I assume—the reference in the Wikipedia article quoted is a dead link.

Actually, 1778.

Weellll… https://en.m.wikipedia.org/wiki/Doric_dialect_(Scotland)

Little correction here: the breakup of Czechoslovakia, which occurred on 1 January 1993, is known as the Velvet Divorce. The Velvet Revolution refers to the time when popular protests brought about the end of Communism. The key date of the latter was 17 November 1989.

I am a naturalized Czech citizen. On Wednesday next week, we will be celebrating the anniversary of the Velvet Revolution, as the 17th is a public holiday.

I defer.

My mother’ family, albeit Jewish, lived in what is now Slovakia for many generations, and some are still there (though, none in my direct lineage), gawd knows how they survived the war, but they did (any who left Slovakia for what is now the Czech Republic did not survive, but a few others, who went to Hungary, did).

My mother had a PhD in linguistics, her first language was Slovak, though she spoke English before she started kindergarten, and understood Yiddish. She learned Czech and Russian in college. Her Czech and Slovak were good enough as an adult, that everyone we encountered in Czechoslovakia assumed she was a native Slovak, by which I assume they meant she spoke Czech with a Slovak accent, not an American one (probably Russian, too). She wrote and published original articles in Czech and Slovak (and English, about Czech and Slovak), as well as translating to and from Czech, Slovak and English, and from Russian. She also wrote the first reference grammar of Slovak for English speakers.

She was actually in Czechoslovakia when it split (as my father, who was an expert on oligarchies and Soviet history, and spoke perfect Russian, had been in Moscow at the fall of the Soviet Union).

My mother spent a lot of time in Prague, which was the best place for her research, but also in Bratislava, and in Jablonica and Smrdaky, where our remaining extended family (save the one in Prague) lived.
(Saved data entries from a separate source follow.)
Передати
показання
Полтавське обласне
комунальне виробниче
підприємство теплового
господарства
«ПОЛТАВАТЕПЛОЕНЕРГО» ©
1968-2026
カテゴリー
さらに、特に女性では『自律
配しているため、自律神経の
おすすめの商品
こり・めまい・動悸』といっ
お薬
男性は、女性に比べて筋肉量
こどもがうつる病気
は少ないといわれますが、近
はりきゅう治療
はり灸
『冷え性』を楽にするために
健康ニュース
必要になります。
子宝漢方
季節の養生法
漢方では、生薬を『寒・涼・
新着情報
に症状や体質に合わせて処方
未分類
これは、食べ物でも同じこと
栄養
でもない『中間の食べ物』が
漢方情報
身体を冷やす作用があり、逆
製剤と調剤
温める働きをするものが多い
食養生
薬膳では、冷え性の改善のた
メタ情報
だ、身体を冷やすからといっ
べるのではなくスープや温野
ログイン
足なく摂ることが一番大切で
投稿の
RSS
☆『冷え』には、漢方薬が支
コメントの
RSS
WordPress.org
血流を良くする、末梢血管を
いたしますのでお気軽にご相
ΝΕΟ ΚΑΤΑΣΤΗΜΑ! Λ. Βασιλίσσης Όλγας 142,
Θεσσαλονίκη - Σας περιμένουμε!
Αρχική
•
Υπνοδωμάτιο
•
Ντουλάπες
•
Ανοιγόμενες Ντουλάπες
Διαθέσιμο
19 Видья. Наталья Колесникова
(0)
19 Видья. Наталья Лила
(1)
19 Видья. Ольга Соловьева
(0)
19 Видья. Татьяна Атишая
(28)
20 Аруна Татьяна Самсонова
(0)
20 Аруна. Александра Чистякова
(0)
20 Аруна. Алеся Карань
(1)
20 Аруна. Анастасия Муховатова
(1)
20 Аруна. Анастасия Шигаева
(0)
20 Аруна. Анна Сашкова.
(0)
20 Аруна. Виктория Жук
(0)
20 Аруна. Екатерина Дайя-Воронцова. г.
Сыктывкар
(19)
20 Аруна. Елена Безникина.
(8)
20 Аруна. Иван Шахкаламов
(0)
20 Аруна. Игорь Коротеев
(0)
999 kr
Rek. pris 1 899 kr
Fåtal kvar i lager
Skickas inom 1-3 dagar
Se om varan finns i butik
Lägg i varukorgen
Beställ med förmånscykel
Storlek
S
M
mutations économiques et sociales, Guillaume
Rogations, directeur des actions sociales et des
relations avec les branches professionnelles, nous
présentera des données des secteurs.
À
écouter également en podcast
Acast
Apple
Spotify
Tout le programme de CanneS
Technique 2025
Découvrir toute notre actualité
And after my brother and I had left home, and then my father died, she spent at least four months of every year there. So I’m sure I knew the correct terms at one time, I just forget after enough years.

I was in Czechoslvakia twice, and met all that family, but have not been back since the “divorce.” I was actually planning a trip when COVID put an end to travel. My mother died in 2017, and I was going to visit family, and her colleagues in Prague. If I could manage, also some of both my parents friends in Moscow, a place I have not seen since 1977. Don’t know if that trip will happen-- life with COVID has depleted my savings.
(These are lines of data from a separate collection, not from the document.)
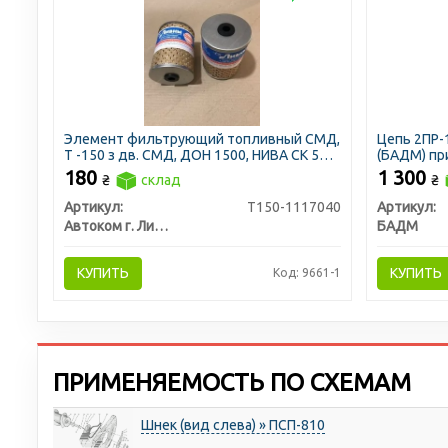
Элемент фильтрующий топливный СМД,
Цепь 2ПР-1
Т -150 з дв. СМД, ДОН 1500, НИВА СК 5
(БАДМ) пр
сквозной (ЛААЗ)
180
1 300
₴
склад
₴
Артикул:
Т150-1117040
Артикул:
Автоком г. Ливны
БАДМ
КУПИТЬ
КУПИТЬ
Код: 9661-1
ПРИМЕНЯЕМОСТЬ ПО СХЕМАМ
Шнек (вид слева) » ПСП-810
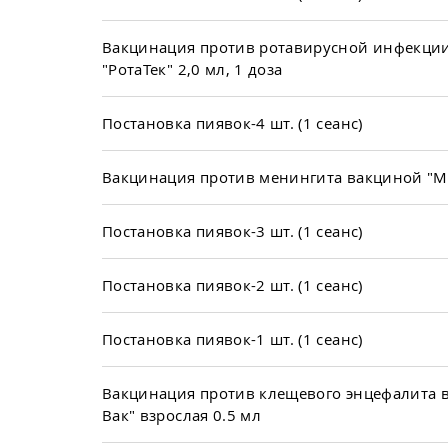
Вакцинация против ротавирусной инфекци
"РотаТек" 2,0 мл, 1 доза
Постановка пиявок-4 шт. (1 сеанс)
Вакцинация против менингита вакциной "
Постановка пиявок-3 шт. (1 сеанс)
Постановка пиявок-2 шт. (1 сеанс)
Постановка пиявок-1 шт. (1 сеанс)
Вакцинация против клещевого энцефалита 
Вак" взрослая 0.5 мл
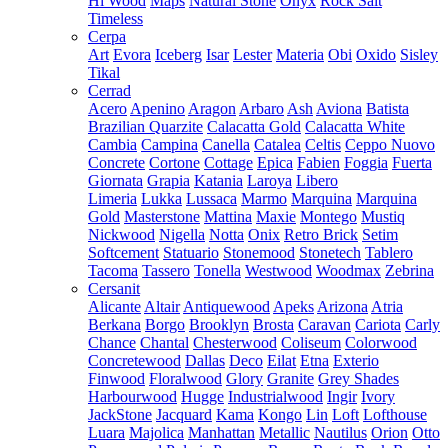
Hi Wood
Maps
Natural Stone
Onyx
Rock Salt
Timeless
Cerpa
Art
Evora
Iceberg
Isar
Lester
Materia
Obi
Oxido
Sisley
Tikal
Cerrad
Acero
Apenino
Aragon
Arbaro
Ash
Aviona
Batista
Brazilian Quarzite
Calacatta Gold
Calacatta White
Cambia
Campina
Canella
Catalea
Celtis
Ceppo Nuovo
Concrete
Cortone
Cottage
Epica
Fabien
Foggia
Fuerta
Giornata
Grapia
Katania
Laroya
Libero
Limeria
Lukka
Lussaca
Marmo
Marquina
Marquina
Gold
Masterstone
Mattina
Maxie
Montego
Mustiq
Nickwood
Nigella
Notta
Onix
Retro Brick
Setim
Softcement
Statuario
Stonemood
Stonetech
Tablero
Tacoma
Tassero
Tonella
Westwood
Woodmax
Zebrina
Cersanit
Alicante
Altair
Antiquewood
Apeks
Arizona
Atria
Berkana
Borgo
Brooklyn
Brosta
Caravan
Cariota
Carly
Chance
Chantal
Chesterwood
Coliseum
Colorwood
Concretewood
Dallas
Deco
Eilat
Etna
Exterio
Finwood
Floralwood
Glory
Granite
Grey Shades
Harbourwood
Hugge
Industrialwood
Ingir
Ivory
JackStone
Jacquard
Kama
Kongo
Lin
Loft
Lofthouse
Luara
Majolica
Manhattan
Metallic
Nautilus
Orion
Otto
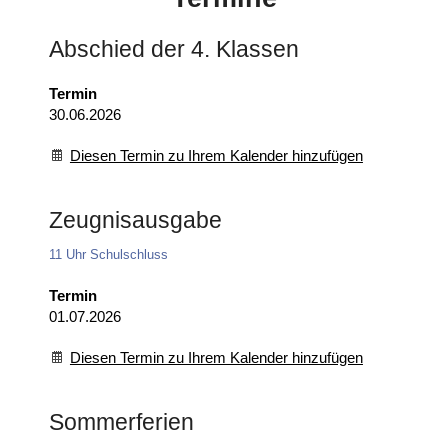
Abschied der 4. Klassen
Termin
30.06.2026
Diesen Termin zu Ihrem Kalender hinzufügen
Zeugnisausgabe
11 Uhr Schulschluss
Termin
01.07.2026
Diesen Termin zu Ihrem Kalender hinzufügen
Sommerferien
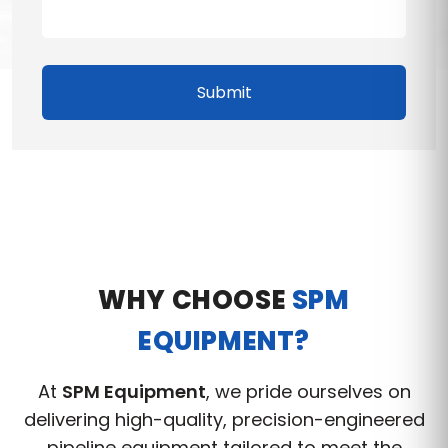
Submit
WHY CHOOSE
SPM
EQUIPMENT?
At
SPM Equipment
, we pride ourselves on
delivering high-quality, precision-engineered
pipeline equipment tailored to meet the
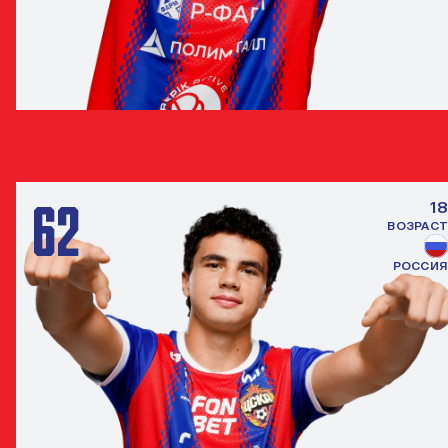
АРТЁМ ШУМАНСКИЙ
НАПАДАЮЩИЙ
62
18
ВОЗРАСТ
РОССИЯ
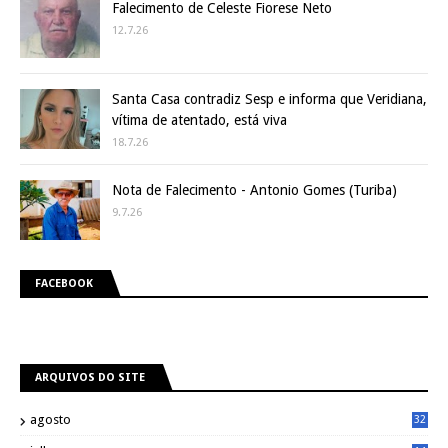
Falecimento de Celeste Fiorese Neto
12.7.26
Santa Casa contradiz Sesp e informa que Veridiana,
vítima de atentado, está viva
18.7.26
Nota de Falecimento - Antonio Gomes (Turiba)
9.7.26
FACEBOOK
ARQUIVOS DO SITE
agosto
32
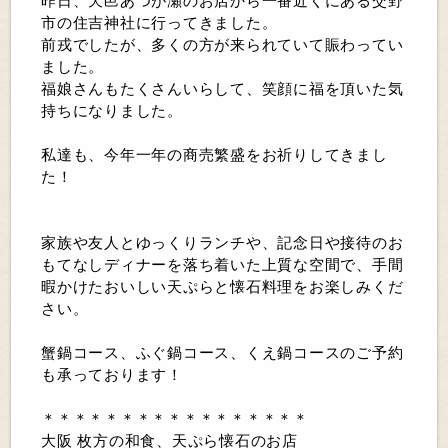
昨日、天邑あつが瀬のお店から一番近くにある交野
市の住吉神社に行ってきました。
前戎でしたが、多くの方が来られていて賑わってい
ました。
福娘さんもたくさんいらして、笑顔に福を頂いた気
持ちになりました。
私達も、今年一年の商売繁盛をお祈りしてきまし
た！
家族や友人とゆっくりランチや、記念日や接待のお
もてなしディナーを落ち着いた上質な空間で、手間
暇かけたおいしい天ぷらと懐石料理をお楽しみくだ
さい。
蟹鍋コース、ふぐ鍋コース、くえ鍋コースのご予約
も承っております！
＊＊＊＊＊＊＊＊＊＊＊＊＊＊＊＊＊
大阪 枚方の和食、天ぷら懐石のお店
Something I do remember is my mother saying that Slavs (and on a DNA level, moja rodina is probably as Slavic as we are Jewish, after a few centuries in the area) would “fight a revolution until the last drop of ink was shed.” I have a feeling she was quoting something, but I never confirmed that. Is it familiar to you?

Sorry for the hijack. That just brought up a lot of feelings.

Returning you to your regularly scheduled thread.

Typo, my bad.

Depending on the poll and how you figure it, statehood and status quo have been roughly evenly divided. But independence has never polled more than a few percentage points.

bump wrote:

Some nations are basically historical remnants that never got completely assimilated into the surrounding larger countries- Vatican City, Liechtenstein, Luxembourg, Andorra, San Marino, Monaco, etc…

Italy was fractured into smaller states for most of its post-Roman Empire history. Vatican City was assimilated with the rest of Italy in 1870 (and had spent the prior 1100 years as part of the Papal States, a substantial chunk of the Italian peninsula), and became an independent country in 1929 under the Lateran Treaty. It has all the characteristics of a freak medieval holdout except for actually being one.